### Records supplied

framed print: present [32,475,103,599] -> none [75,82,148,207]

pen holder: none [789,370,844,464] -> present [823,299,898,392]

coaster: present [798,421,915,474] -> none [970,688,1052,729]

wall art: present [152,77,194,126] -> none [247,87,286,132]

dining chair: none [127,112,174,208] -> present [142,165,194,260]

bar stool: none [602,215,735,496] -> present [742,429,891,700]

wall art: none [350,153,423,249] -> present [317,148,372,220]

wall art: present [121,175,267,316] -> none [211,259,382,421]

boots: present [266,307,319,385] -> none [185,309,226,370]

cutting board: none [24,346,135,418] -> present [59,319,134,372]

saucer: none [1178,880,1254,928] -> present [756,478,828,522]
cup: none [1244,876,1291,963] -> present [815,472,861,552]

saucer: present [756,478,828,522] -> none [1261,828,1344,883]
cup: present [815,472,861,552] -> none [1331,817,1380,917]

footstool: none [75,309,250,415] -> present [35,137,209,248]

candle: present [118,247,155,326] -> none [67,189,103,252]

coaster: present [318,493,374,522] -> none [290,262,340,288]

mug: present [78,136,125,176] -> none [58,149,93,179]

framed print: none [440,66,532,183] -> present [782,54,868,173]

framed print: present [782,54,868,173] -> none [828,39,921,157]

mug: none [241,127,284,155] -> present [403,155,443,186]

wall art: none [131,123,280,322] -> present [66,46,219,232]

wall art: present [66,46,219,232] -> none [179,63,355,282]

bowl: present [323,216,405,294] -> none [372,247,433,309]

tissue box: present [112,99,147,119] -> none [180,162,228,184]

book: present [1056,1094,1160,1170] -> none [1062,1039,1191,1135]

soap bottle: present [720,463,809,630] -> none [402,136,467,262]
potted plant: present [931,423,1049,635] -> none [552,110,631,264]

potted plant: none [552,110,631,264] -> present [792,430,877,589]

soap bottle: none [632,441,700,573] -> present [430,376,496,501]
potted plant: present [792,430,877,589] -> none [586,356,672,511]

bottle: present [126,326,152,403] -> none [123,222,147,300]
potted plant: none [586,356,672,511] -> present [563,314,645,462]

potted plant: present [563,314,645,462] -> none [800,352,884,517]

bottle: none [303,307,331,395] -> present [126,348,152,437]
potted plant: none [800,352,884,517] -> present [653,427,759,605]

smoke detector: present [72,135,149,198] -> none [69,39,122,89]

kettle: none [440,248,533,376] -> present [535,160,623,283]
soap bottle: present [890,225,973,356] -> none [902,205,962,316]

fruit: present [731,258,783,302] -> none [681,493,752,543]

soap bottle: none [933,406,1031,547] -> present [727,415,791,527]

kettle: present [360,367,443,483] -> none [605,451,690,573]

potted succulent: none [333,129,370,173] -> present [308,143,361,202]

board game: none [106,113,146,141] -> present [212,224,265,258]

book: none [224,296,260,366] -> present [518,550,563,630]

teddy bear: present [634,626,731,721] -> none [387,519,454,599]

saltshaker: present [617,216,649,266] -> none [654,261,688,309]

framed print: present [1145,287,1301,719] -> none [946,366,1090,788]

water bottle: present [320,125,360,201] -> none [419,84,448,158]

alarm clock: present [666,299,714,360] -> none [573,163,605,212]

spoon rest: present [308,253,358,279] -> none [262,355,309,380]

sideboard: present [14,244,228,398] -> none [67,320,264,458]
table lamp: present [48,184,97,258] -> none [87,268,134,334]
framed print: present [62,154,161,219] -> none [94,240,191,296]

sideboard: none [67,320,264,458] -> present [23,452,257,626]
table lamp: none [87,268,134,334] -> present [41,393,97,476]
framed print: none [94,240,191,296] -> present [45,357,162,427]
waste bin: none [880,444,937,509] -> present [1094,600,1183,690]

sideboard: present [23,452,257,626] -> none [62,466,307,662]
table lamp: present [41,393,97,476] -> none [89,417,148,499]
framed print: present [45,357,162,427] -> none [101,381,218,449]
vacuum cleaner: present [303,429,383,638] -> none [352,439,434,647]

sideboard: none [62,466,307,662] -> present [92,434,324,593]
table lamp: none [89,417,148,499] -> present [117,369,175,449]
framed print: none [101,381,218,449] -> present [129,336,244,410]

######

» **Try it**: Search the records for the string "table" and return every line in which it occurs.

» **Response**:
table lamp: present [48,184,97,258] -> none [87,268,134,334]
table lamp: none [87,268,134,334] -> present [41,393,97,476]
table lamp: present [41,393,97,476] -> none [89,417,148,499]
table lamp: none [89,417,148,499] -> present [117,369,175,449]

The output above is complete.